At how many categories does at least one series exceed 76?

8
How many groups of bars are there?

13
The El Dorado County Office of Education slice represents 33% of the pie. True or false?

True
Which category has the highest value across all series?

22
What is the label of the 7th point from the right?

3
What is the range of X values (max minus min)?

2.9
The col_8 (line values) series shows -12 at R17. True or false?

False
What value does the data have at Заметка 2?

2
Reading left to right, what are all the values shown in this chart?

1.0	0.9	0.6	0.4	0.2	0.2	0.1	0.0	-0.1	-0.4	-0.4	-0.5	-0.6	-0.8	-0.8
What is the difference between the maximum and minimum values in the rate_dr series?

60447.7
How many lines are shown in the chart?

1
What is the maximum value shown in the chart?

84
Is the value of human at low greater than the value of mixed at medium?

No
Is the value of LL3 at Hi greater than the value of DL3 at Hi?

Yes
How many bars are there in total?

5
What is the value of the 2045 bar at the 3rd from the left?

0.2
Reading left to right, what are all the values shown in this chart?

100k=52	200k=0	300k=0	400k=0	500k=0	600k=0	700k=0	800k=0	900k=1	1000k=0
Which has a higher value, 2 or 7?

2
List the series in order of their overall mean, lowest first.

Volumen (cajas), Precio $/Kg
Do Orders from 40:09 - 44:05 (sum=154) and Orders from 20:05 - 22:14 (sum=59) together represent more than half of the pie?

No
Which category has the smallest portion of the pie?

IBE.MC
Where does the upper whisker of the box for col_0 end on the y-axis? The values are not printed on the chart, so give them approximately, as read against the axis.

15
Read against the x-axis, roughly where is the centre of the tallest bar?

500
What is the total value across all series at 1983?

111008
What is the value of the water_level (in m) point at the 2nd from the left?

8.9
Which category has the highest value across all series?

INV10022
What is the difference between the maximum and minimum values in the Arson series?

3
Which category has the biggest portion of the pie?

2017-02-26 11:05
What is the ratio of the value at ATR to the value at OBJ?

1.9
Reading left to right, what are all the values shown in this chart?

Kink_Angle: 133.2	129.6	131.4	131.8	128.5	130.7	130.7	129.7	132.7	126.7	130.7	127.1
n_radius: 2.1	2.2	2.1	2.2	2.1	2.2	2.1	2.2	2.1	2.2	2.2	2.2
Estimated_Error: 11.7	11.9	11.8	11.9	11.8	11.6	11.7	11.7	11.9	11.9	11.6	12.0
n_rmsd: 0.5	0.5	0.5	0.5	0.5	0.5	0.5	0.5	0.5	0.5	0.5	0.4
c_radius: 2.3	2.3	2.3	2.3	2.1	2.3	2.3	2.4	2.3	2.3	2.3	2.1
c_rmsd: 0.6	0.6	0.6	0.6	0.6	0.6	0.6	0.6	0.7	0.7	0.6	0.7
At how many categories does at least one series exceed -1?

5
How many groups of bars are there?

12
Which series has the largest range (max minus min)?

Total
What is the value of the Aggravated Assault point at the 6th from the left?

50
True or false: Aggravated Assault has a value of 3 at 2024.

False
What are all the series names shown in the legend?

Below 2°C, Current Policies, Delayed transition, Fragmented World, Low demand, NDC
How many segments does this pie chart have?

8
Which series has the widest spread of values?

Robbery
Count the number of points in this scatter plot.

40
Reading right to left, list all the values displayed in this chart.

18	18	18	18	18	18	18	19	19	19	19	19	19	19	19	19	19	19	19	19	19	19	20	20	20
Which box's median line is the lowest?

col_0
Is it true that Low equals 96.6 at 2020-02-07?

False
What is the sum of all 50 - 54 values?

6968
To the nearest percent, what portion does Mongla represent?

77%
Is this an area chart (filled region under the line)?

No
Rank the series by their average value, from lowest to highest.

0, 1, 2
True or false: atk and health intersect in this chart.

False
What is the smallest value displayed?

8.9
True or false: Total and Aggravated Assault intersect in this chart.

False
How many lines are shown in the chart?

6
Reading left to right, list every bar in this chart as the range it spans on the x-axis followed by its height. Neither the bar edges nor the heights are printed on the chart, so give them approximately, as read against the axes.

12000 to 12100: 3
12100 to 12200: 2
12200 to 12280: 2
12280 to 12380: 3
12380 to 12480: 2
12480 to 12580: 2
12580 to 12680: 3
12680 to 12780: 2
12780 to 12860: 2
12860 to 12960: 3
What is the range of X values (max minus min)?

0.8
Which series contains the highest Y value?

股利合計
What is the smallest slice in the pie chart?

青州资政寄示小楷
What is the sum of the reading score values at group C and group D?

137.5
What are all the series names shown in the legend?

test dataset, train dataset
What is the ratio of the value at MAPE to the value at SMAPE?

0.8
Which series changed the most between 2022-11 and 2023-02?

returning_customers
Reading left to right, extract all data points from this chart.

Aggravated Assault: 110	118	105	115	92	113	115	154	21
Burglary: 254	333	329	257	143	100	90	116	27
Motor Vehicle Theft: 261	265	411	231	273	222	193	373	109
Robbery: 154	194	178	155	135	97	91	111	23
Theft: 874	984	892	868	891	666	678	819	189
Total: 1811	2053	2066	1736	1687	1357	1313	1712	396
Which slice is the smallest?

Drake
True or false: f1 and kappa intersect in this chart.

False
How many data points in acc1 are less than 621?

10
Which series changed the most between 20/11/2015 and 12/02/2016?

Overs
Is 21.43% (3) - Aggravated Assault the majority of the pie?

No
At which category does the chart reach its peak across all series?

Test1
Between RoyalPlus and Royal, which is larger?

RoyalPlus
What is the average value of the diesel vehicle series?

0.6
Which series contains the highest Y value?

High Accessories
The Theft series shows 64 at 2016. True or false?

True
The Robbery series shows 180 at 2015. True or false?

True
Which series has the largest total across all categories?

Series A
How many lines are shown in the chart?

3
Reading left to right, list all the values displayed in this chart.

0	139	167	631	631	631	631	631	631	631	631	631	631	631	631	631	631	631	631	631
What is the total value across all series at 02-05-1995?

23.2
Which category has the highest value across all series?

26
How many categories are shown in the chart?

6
··········
**Job item**
Reproduce the material above with "category" renamed to "group" wherever it occurs, keeping every other line and character the same.

**Solution for this problem**
At how many categories does at least one series exceed 76?

8
How many groups of bars are there?

13
The El Dorado County Office of Education slice represents 33% of the pie. True or false?

True
Which group has the highest value across all series?

22
What is the label of the 7th point from the right?

3
What is the range of X values (max minus min)?

2.9
The col_8 (line values) series shows -12 at R17. True or false?

False
What value does the data have at Заметка 2?

2
Reading left to right, what are all the values shown in this chart?

1.0	0.9	0.6	0.4	0.2	0.2	0.1	0.0	-0.1	-0.4	-0.4	-0.5	-0.6	-0.8	-0.8
What is the difference between the maximum and minimum values in the rate_dr series?

60447.7
How many lines are shown in the chart?

1
What is the maximum value shown in the chart?

84
Is the value of human at low greater than the value of mixed at medium?

No
Is the value of LL3 at Hi greater than the value of DL3 at Hi?

Yes
How many bars are there in total?

5
What is the value of the 2045 bar at the 3rd from the left?

0.2
Reading left to right, what are all the values shown in this chart?

100k=52	200k=0	300k=0	400k=0	500k=0	600k=0	700k=0	800k=0	900k=1	1000k=0
Which has a higher value, 2 or 7?

2
List the series in order of their overall mean, lowest first.

Volumen (cajas), Precio $/Kg
Do Orders from 40:09 - 44:05 (sum=154) and Orders from 20:05 - 22:14 (sum=59) together represent more than half of the pie?

No
Which group has the smallest portion of the pie?

IBE.MC
Where does the upper whisker of the box for col_0 end on the y-axis? The values are not printed on the chart, so give them approximately, as read against the axis.

15
Read against the x-axis, roughly where is the centre of the tallest bar?

500
What is the total value across all series at 1983?

111008
What is the value of the water_level (in m) point at the 2nd from the left?

8.9
Which group has the highest value across all series?

INV10022
What is the difference between the maximum and minimum values in the Arson series?

3
Which group has the biggest portion of the pie?

2017-02-26 11:05
What is the ratio of the value at ATR to the value at OBJ?

1.9
Reading left to right, what are all the values shown in this chart?

Kink_Angle: 133.2	129.6	131.4	131.8	128.5	130.7	130.7	129.7	132.7	126.7	130.7	127.1
n_radius: 2.1	2.2	2.1	2.2	2.1	2.2	2.1	2.2	2.1	2.2	2.2	2.2
Estimated_Error: 11.7	11.9	11.8	11.9	11.8	11.6	11.7	11.7	11.9	11.9	11.6	12.0
n_rmsd: 0.5	0.5	0.5	0.5	0.5	0.5	0.5	0.5	0.5	0.5	0.5	0.4
c_radius: 2.3	2.3	2.3	2.3	2.1	2.3	2.3	2.4	2.3	2.3	2.3	2.1
c_rmsd: 0.6	0.6	0.6	0.6	0.6	0.6	0.6	0.6	0.7	0.7	0.6	0.7
At how many categories does at least one series exceed -1?

5
How many groups of bars are there?

12
Which series has the largest range (max minus min)?

Total
What is the value of the Aggravated Assault point at the 6th from the left?

50
True or false: Aggravated Assault has a value of 3 at 2024.

False
What are all the series names shown in the legend?

Below 2°C, Current Policies, Delayed transition, Fragmented World, Low demand, NDC
How many segments does this pie chart have?

8
Which series has the widest spread of values?

Robbery
Count the number of points in this scatter plot.

40
Reading right to left, list all the values displayed in this chart.

18	18	18	18	18	18	18	19	19	19	19	19	19	19	19	19	19	19	19	19	19	19	20	20	20
Which box's median line is the lowest?

col_0
Is it true that Low equals 96.6 at 2020-02-07?

False
What is the sum of all 50 - 54 values?

6968
To the nearest percent, what portion does Mongla represent?

77%
Is this an area chart (filled region under the line)?

No
Rank the series by their average value, from lowest to highest.

0, 1, 2
True or false: atk and health intersect in this chart.

False
What is the smallest value displayed?

8.9
True or false: Total and Aggravated Assault intersect in this chart.

False
How many lines are shown in the chart?

6
Reading left to right, list every bar in this chart as the range it spans on the x-axis followed by its height. Neither the bar edges nor the heights are printed on the chart, so give them approximately, as read against the axes.

12000 to 12100: 3
12100 to 12200: 2
12200 to 12280: 2
12280 to 12380: 3
12380 to 12480: 2
12480 to 12580: 2
12580 to 12680: 3
12680 to 12780: 2
12780 to 12860: 2
12860 to 12960: 3
What is the range of X values (max minus min)?

0.8
Which series contains the highest Y value?

股利合計
What is the smallest slice in the pie chart?

青州资政寄示小楷
What is the sum of the reading score values at group C and group D?

137.5
What are all the series names shown in the legend?

test dataset, train dataset
What is the ratio of the value at MAPE to the value at SMAPE?

0.8
Which series changed the most between 2022-11 and 2023-02?

returning_customers
Reading left to right, extract all data points from this chart.

Aggravated Assault: 110	118	105	115	92	113	115	154	21
Burglary: 254	333	329	257	143	100	90	116	27
Motor Vehicle Theft: 261	265	411	231	273	222	193	373	109
Robbery: 154	194	178	155	135	97	91	111	23
Theft: 874	984	892	868	891	666	678	819	189
Total: 1811	2053	2066	1736	1687	1357	1313	1712	396
Which slice is the smallest?

Drake
True or false: f1 and kappa intersect in this chart.

False
How many data points in acc1 are less than 621?

10
Which series changed the most between 20/11/2015 and 12/02/2016?

Overs
Is 21.43% (3) - Aggravated Assault the majority of the pie?

No
At which group does the chart reach its peak across all series?

Test1
Between RoyalPlus and Royal, which is larger?

RoyalPlus
What is the average value of the diesel vehicle series?

0.6
Which series contains the highest Y value?

High Accessories
The Theft series shows 64 at 2016. True or false?

True
The Robbery series shows 180 at 2015. True or false?

True
Which series has the largest total across all categories?

Series A
How many lines are shown in the chart?

3
Reading left to right, list all the values displayed in this chart.

0	139	167	631	631	631	631	631	631	631	631	631	631	631	631	631	631	631	631	631
What is the total value across all series at 02-05-1995?

23.2
Which group has the highest value across all series?

26
How many categories are shown in the chart?

6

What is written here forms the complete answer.